Give the lines again from the line with "jak i reumatologicznych." up to and including the line with "Nomor : B 186/11/2025", with "Nomor" changed to "No." and everything else unchanged. Leave the pictures out of your answer.

▸ Given data

•••

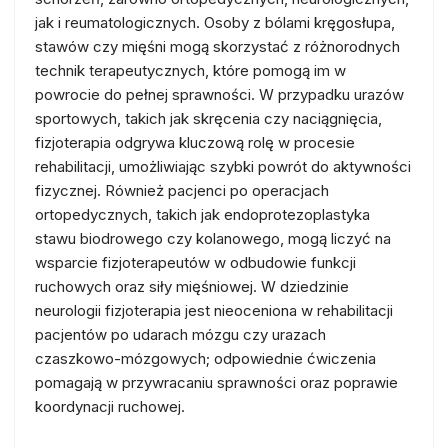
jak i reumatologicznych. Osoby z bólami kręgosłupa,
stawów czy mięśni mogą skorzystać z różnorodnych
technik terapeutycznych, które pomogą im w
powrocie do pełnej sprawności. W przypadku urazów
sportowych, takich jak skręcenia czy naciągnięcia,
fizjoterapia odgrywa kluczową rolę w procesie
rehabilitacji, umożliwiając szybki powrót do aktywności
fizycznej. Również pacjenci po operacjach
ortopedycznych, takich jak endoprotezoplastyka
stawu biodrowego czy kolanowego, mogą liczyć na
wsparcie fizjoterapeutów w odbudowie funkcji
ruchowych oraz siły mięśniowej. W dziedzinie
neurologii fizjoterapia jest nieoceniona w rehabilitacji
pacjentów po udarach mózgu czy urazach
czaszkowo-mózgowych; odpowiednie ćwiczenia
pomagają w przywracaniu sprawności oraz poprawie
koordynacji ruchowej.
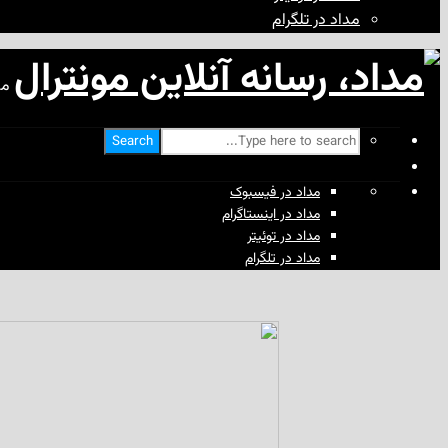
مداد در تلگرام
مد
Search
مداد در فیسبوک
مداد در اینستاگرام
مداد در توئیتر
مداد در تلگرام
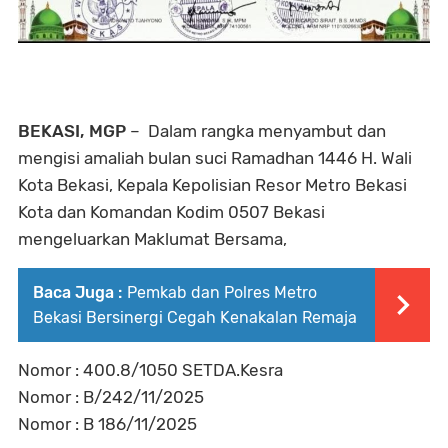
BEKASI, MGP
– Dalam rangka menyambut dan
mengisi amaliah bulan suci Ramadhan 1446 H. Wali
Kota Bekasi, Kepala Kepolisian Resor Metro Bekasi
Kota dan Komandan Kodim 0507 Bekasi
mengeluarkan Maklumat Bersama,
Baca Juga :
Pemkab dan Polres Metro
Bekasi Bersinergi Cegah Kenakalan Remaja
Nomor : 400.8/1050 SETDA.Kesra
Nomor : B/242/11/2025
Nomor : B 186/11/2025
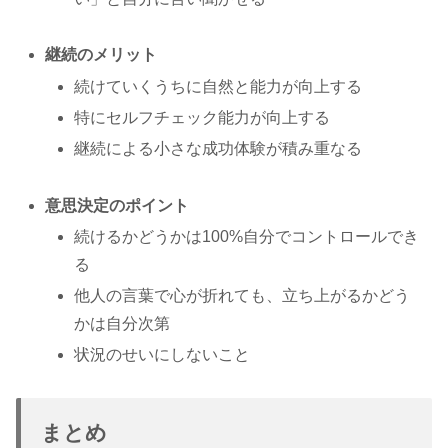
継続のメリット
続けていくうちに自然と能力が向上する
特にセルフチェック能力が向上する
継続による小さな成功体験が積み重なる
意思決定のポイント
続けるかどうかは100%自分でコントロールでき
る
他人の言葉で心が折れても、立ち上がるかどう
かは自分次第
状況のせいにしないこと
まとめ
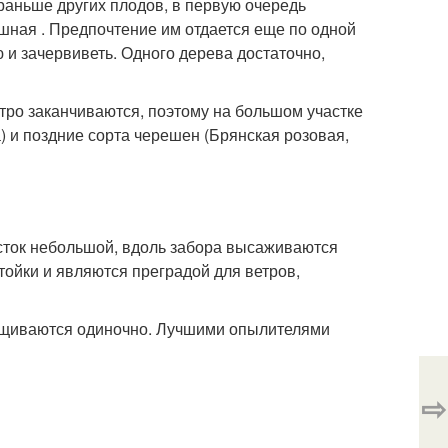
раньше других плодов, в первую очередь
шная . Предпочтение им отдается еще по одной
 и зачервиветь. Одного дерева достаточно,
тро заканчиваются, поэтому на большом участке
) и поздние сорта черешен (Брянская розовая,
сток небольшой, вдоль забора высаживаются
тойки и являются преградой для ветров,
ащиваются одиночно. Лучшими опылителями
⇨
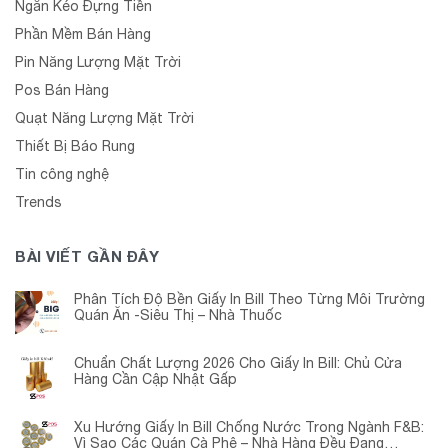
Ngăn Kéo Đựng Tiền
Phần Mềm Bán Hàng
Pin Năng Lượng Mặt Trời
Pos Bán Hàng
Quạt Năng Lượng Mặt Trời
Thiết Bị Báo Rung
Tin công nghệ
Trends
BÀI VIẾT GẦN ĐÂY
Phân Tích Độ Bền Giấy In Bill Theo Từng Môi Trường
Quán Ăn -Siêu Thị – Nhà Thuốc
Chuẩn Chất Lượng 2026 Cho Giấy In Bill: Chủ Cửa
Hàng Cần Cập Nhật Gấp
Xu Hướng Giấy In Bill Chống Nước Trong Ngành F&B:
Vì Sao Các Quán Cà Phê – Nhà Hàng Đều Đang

•••

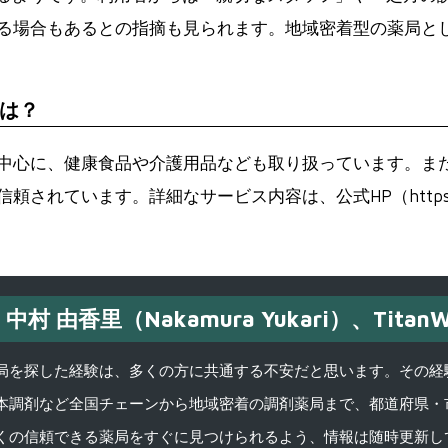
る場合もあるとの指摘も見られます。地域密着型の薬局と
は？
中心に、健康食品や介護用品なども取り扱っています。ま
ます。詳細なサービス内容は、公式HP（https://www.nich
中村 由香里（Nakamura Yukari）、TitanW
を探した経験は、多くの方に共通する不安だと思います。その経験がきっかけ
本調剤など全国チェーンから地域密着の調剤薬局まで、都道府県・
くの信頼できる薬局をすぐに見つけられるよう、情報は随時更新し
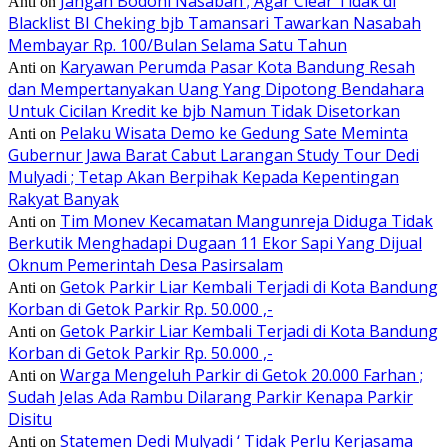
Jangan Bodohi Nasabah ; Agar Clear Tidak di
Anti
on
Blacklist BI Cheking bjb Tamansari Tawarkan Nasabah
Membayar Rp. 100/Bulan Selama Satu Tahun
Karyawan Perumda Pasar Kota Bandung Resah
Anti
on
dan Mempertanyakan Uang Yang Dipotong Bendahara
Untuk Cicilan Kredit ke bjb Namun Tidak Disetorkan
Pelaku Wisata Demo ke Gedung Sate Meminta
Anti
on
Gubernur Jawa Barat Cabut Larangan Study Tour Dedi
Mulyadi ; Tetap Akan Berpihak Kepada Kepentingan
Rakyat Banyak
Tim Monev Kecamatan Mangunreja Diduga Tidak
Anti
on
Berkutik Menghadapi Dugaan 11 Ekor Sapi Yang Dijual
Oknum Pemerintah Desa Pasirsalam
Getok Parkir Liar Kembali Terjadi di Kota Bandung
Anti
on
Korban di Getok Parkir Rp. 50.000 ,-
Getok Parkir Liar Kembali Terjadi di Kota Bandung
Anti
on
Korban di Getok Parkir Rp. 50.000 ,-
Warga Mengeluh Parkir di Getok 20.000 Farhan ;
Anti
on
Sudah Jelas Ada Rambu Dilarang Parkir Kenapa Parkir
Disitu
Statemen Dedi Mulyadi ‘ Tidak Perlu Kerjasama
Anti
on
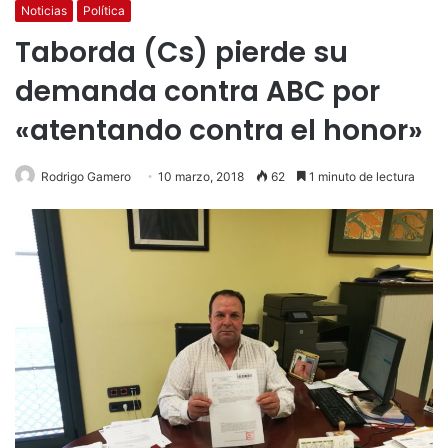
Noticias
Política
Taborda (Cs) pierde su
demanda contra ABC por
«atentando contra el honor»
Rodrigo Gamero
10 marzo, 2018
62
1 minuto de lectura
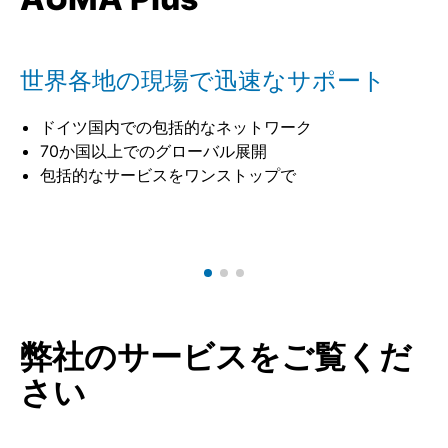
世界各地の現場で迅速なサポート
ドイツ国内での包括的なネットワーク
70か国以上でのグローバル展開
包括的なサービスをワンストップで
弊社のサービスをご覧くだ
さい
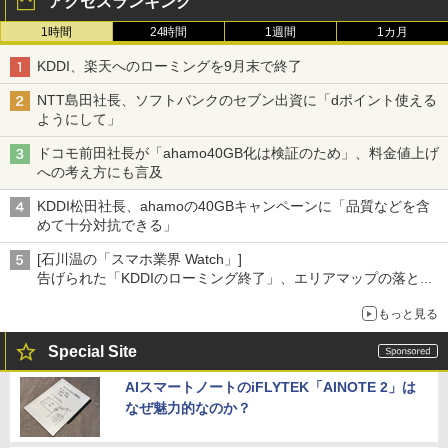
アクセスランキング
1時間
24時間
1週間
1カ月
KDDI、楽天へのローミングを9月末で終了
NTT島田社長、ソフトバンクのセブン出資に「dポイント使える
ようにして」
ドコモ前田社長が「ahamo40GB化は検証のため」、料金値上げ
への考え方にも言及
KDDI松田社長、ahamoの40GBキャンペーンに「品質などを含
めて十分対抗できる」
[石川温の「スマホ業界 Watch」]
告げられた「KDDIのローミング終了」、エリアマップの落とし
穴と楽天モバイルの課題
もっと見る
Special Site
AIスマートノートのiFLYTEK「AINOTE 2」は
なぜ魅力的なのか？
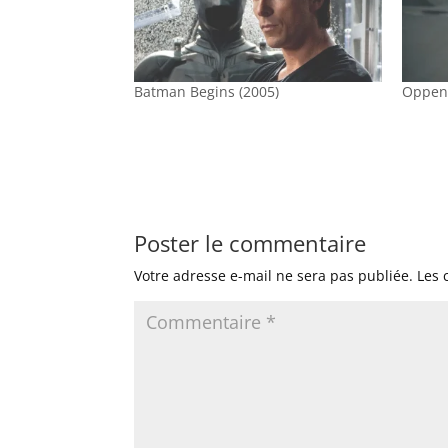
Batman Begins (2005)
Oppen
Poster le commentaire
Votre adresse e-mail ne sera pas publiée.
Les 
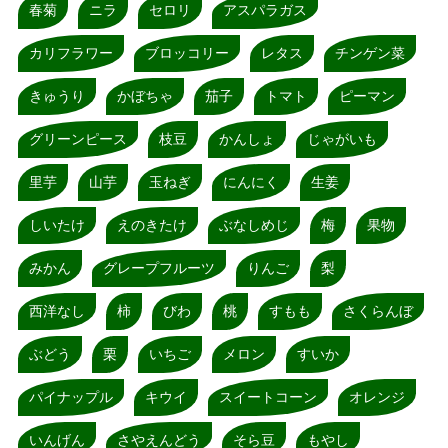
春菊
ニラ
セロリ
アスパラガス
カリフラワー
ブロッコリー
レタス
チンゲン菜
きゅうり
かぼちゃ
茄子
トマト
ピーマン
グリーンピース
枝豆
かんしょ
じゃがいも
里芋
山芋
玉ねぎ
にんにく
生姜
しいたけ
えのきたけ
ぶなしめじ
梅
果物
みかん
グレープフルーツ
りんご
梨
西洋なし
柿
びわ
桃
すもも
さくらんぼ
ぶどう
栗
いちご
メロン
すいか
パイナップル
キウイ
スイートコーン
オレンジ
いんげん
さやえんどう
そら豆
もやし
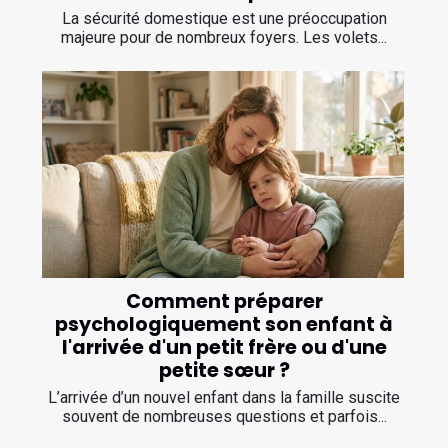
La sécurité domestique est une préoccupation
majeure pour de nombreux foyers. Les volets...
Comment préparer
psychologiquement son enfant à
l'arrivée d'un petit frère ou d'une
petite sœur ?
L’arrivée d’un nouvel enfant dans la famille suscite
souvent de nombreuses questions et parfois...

•••

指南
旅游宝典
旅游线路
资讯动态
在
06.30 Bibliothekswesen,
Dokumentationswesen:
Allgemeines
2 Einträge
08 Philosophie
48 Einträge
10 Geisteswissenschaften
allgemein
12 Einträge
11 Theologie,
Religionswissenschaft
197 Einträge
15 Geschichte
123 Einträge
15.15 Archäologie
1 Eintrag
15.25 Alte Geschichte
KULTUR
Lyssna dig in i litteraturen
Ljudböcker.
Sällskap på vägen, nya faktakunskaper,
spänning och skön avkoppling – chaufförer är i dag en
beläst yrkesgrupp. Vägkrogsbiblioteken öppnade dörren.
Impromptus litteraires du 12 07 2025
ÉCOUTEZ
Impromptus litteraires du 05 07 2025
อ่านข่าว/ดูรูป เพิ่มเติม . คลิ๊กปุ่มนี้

•••

▸ Finished exercise
jak i reumatologicznych. Osoby z bólami kręgosłupa,
stawów czy mięśni mogą skorzystać z różnorodnych
technik terapeutycznych, które pomogą im w
powrocie do pełnej sprawności. W przypadku urazów
sportowych, takich jak skręcenia czy naciągnięcia,
fizjoterapia odgrywa kluczową rolę w procesie
rehabilitacji, umożliwiając szybki powrót do aktywności
fizycznej. Również pacjenci po operacjach
ortopedycznych, takich jak endoprotezoplastyka
stawu biodrowego czy kolanowego, mogą liczyć na
wsparcie fizjoterapeutów w odbudowie funkcji
ruchowych oraz siły mięśniowej. W dziedzinie
neurologii fizjoterapia jest nieoceniona w rehabilitacji
pacjentów po udarach mózgu czy urazach
czaszkowo-mózgowych; odpowiednie ćwiczenia
pomagają w przywracaniu sprawności oraz poprawie
koordynacji ruchowej.
مداد در تلگرام
مد
Search
مداد در فیسبوک
مداد در اینستاگرام
مداد در توئیتر
مداد در تلگرام
BEKASI, MGP
– Dalam rangka menyambut dan
mengisi amaliah bulan suci Ramadhan 1446 H. Wali
Kota Bekasi, Kepala Kepolisian Resor Metro Bekasi
Kota dan Komandan Kodim 0507 Bekasi
mengeluarkan Maklumat Bersama,
Baca Juga :
Pemkab dan Polres Metro
Bekasi Bersinergi Cegah Kenakalan Remaja
No. : 400.8/1050 SETDA.Kesra
No. : B/242/11/2025
No. : B 186/11/2025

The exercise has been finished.